── SOURCE DOCUMENT

It's possible that, even with all those shortcomings, that a candidate could still be well suited to serve. All it takes is for the person involved to be truly comitted to compensating for some of their deficits. If you're not versed in an area, you take counsel from others who are. I wouldn't think of asking Michel Arpin to start watching more scripted TV or go to movies, if that's not what he wants to do. But by virtue of his responsibility and his position, I don't think it's unreasonable to ask that somehow they find a way to correct this deficit.

See, when we as creatives talk about the CTF and the need for funding for development, and support of the industry, I try not to get too upset when some uninformed people come back with the usual canard of, "If they want to do programs, they should try to stand on their own, and not look for a handout." I don't get upset about this because I don't expect the layman to understand how it all fits together -- that, in fact, none of the cogs in the wheel of the broadcasting system in this country "stand on their own." (And that a whole mess o'other industries get government support, too.) The people who whine about every dollar that goes to the CBC may conveniently forget that the private networks get a huge winfall when it comes to that protectionist "signal substitution;" that Cable co's are protected from foreign ownership, and given near-monopoly status to keep out predatory competition.

I don't mind, because I expect the professional overseers, the CRTC commisioners, to have a more comprehensive view; to understand that things like how CanCon requirements work as a counterbalance to the huge disincentive to produce homegrown shows on Private networks caused by the policy of signal substitution. Let's face it, we all know Canadian channels wouldn't air a minute of Canadian programming if they could get away with it because the U.S. dramas and comedies are cheaper, and allow them to slap their commercials over U.S. broadcasts, getting two bangs for every buck.

But what that interview segment above, when combined with Arpin's conduct on the commisison in the last while, proves is that he isn't thinking of creatives. He can't wait to dismiss us. He is not engaged on our issues, he doesn't care about our arguments, and he goes through the motions to appear like he's doing his job, when really, the fix is in from the beginning on every issue.

So it doesn't matter that there was all that hard work done to show that splitting the CTF in two was a bad idea: Arpin listens to broadcasters and cable types -- not creative types.

Occasionally, even the constituencies he cares about go too far, like asking for carriage fees, and he may rear up and speak out about that...but it doesn't change the fact that basically -- he's completely unwilling to look beyond his personal biases. Now you start to understand why everyone on the commission talks about strengthening local news, but not about drama or comedy. Arpin wants to control the remote for you - and serve up the kind of stuff he wants to watch!

If you are a cultural worker, or simply one of the millions of people who do like to watch TV or go to movies, Arpin doesn't really care what you think, or what you want.

────
── DATA LINES

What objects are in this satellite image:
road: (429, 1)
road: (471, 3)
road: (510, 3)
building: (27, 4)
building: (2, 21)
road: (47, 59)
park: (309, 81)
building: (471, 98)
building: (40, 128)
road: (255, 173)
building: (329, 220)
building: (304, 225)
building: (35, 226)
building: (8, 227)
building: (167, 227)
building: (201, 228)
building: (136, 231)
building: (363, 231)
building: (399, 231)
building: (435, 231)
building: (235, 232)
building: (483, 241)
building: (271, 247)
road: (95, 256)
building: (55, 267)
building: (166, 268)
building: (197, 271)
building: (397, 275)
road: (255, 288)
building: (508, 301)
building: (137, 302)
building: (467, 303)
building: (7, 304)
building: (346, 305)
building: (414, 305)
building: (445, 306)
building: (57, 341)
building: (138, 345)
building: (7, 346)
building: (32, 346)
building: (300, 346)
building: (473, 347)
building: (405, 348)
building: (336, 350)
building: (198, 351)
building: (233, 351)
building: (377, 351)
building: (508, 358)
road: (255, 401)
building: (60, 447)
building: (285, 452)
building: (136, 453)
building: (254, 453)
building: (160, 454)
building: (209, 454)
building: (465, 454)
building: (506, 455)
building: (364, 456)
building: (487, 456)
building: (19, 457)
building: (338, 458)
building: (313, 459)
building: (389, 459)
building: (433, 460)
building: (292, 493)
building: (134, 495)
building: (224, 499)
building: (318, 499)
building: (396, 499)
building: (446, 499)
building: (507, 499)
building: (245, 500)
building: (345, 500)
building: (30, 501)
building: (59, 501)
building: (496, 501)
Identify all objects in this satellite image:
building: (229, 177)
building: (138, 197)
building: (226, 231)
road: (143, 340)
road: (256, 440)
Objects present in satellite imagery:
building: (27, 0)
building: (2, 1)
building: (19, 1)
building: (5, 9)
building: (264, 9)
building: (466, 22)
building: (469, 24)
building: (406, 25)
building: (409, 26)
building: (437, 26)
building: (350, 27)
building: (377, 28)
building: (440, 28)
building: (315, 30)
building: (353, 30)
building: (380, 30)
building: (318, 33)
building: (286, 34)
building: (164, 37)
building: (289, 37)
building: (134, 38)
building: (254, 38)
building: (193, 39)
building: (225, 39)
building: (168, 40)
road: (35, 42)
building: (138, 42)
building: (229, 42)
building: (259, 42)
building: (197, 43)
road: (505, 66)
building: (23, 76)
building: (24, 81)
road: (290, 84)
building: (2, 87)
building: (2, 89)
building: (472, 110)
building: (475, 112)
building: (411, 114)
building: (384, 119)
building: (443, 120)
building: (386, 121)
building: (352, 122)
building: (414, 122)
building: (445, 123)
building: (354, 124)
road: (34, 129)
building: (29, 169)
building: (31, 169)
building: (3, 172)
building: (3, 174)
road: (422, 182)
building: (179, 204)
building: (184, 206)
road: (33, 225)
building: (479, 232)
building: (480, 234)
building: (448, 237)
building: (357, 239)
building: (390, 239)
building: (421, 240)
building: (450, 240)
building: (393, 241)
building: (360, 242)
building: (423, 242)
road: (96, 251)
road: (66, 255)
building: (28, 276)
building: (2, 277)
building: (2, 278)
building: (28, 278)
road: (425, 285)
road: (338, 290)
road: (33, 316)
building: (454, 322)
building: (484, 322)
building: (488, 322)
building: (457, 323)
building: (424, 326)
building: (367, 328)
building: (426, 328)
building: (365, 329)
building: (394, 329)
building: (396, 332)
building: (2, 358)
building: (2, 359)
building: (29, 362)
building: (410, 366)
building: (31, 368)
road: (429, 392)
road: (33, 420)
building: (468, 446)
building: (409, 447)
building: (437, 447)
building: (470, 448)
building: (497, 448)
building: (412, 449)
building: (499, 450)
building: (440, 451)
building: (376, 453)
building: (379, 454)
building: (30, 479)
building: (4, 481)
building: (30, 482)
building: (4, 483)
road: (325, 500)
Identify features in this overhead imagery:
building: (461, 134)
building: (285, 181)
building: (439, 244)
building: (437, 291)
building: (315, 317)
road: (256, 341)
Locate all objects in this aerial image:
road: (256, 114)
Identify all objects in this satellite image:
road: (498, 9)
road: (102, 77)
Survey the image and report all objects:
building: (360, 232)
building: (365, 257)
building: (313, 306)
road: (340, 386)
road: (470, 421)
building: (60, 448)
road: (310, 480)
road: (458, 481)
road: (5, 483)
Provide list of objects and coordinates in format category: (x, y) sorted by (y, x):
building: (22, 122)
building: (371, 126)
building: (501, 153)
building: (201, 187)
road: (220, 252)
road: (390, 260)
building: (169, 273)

────

Continue the commentary on CRTC commissioner Michel Arpin from the point where it stops. The records have no connection to the commentary on CRTC commissioner Michel Arpin.

As Vice Chair, Arpin has a lot of influence in shaping the way the public consultation process works. If you read that response above in its proper context, you can see how things start to go. It's why the Cable companies and the Broadcasters went first at the last set of Broadcasting hearings, and why the Creative Unions were shunted to a day after the cameras were gone. And it explains and contextualizes further the bizarre dismissive tone Arpin took when the WGC had individual screenwriters tell their stories.

This is a man who isn't even pretending anymore. He feels so above us all as to be able to openly show contempt for the people he's supposed to serve.

WHAT TO DO?

This is where it gets tricky.

Arpin's term as a commissioner doesn't expire until 2010. By then, many of the decisions that will determine where the industry goes will be made. In 1999, they relaxed CanCon rules and it killed the scripted programming game for years, and drove many out of the business. When I sit in on my Council meetings, it's with the knowledge that by the time my term expires, I should have a pretty good idea about what my choices will be. Those choices? Stay in the business and move south. Get out of the business and do something else. Or stay in the business here -- but only if there's a business to stay in.

I brooded on that Arpin interview all through Christmas. I kept expecting somebody to pick up on it. A guy who's in charge of protecting Canadian programming who freely admits he'd rather read novels? Who dismisses every other genre but news? I mean, surely someone would write about that, right?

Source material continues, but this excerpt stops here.